Top of DATA EXCERPTS
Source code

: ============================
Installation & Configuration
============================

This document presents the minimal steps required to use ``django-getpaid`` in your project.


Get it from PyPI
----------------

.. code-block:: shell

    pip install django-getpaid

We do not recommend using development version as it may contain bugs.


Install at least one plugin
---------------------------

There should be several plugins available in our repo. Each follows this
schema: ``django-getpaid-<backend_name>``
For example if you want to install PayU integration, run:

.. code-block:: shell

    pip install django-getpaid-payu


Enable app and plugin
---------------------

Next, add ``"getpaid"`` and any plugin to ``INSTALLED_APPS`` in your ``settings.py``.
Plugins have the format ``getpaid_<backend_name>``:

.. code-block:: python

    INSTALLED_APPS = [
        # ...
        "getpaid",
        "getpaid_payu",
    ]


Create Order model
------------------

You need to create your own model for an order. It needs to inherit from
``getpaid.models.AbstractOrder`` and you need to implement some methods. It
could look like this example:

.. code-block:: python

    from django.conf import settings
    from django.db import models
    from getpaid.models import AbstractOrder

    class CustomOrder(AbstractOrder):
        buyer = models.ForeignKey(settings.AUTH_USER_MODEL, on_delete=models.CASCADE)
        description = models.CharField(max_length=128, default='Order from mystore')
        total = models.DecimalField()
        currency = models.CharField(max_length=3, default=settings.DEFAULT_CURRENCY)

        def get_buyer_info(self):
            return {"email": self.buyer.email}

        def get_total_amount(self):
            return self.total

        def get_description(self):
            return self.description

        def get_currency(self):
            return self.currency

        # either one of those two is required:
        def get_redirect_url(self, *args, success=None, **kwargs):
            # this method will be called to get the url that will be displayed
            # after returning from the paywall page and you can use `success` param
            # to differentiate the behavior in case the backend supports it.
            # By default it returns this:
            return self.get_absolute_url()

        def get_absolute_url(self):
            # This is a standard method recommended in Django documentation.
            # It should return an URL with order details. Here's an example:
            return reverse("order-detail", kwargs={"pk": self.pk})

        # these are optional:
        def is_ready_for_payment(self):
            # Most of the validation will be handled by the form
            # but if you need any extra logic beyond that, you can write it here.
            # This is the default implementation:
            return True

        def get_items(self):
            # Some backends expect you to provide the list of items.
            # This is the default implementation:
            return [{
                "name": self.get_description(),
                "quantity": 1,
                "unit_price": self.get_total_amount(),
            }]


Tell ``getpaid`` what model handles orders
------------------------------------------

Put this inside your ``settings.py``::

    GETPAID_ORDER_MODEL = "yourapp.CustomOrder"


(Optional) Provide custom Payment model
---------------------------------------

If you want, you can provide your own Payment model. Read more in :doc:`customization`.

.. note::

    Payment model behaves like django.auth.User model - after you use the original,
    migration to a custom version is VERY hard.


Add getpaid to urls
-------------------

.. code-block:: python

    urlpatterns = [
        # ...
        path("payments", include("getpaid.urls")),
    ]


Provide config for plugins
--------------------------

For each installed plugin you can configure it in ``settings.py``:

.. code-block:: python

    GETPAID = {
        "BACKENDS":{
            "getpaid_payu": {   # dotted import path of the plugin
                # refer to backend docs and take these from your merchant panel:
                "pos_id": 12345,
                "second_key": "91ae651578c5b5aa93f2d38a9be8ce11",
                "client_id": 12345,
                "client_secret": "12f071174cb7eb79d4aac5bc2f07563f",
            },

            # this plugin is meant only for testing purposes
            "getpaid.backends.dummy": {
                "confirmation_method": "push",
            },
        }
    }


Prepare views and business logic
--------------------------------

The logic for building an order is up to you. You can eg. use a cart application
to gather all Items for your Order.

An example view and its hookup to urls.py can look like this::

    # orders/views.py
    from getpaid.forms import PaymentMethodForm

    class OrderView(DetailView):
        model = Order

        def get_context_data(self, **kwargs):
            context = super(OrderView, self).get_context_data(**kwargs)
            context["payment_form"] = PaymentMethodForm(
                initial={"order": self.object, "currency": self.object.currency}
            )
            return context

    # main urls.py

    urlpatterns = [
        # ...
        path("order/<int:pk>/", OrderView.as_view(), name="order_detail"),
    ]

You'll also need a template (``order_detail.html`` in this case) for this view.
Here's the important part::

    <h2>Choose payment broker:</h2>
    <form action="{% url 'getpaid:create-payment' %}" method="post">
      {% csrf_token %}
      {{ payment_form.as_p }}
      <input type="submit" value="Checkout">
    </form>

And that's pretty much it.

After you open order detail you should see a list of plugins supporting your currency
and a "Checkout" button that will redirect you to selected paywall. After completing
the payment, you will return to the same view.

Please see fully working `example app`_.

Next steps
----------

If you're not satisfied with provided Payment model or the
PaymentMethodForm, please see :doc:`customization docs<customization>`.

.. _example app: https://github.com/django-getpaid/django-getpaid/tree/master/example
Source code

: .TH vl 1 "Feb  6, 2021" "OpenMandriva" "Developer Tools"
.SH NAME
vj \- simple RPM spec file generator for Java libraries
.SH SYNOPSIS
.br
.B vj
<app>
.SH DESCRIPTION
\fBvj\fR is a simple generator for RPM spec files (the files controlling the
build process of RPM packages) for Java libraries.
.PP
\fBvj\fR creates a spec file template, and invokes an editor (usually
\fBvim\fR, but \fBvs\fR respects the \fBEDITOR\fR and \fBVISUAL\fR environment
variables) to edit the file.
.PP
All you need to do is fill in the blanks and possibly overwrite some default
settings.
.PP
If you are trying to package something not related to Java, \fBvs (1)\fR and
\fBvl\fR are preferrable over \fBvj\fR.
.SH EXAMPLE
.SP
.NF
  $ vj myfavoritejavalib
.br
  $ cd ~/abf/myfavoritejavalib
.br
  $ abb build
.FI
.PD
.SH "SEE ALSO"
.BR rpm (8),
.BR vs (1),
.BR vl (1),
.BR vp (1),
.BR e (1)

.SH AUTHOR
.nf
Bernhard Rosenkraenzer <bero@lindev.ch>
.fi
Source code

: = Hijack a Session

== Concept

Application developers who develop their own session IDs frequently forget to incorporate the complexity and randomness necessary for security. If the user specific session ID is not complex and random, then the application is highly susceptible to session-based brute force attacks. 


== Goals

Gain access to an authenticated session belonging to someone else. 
Bottom of DATA EXCERPTS
■ **ASSIGNED TASK**: Copy word for word the stretch of entries above from the line that has "<h2>Choose payment broker:</h2>" through the line that has "If you are trying", both ends included, and nothing outside it.

■ **REPLY TO THE EXERCISE**:
    <h2>Choose payment broker:</h2>
    <form action="{% url 'getpaid:create-payment' %}" method="post">
      {% csrf_token %}
      {{ payment_form.as_p }}
      <input type="submit" value="Checkout">
    </form>

And that's pretty much it.

After you open order detail you should see a list of plugins supporting your currency
and a "Checkout" button that will redirect you to selected paywall. After completing
the payment, you will return to the same view.

Please see fully working `example app`_.

Next steps
----------

If you're not satisfied with provided Payment model or the
PaymentMethodForm, please see :doc:`customization docs<customization>`.

.. _example app: https://github.com/django-getpaid/django-getpaid/tree/master/example
Source code

: .TH vl 1 "Feb  6, 2021" "OpenMandriva" "Developer Tools"
.SH NAME
vj \- simple RPM spec file generator for Java libraries
.SH SYNOPSIS
.br
.B vj
<app>
.SH DESCRIPTION
\fBvj\fR is a simple generator for RPM spec files (the files controlling the
build process of RPM packages) for Java libraries.
.PP
\fBvj\fR creates a spec file template, and invokes an editor (usually
\fBvim\fR, but \fBvs\fR respects the \fBEDITOR\fR and \fBVISUAL\fR environment
variables) to edit the file.
.PP
All you need to do is fill in the blanks and possibly overwrite some default
settings.
.PP
If you are trying to package something not related to Java, \fBvs (1)\fR and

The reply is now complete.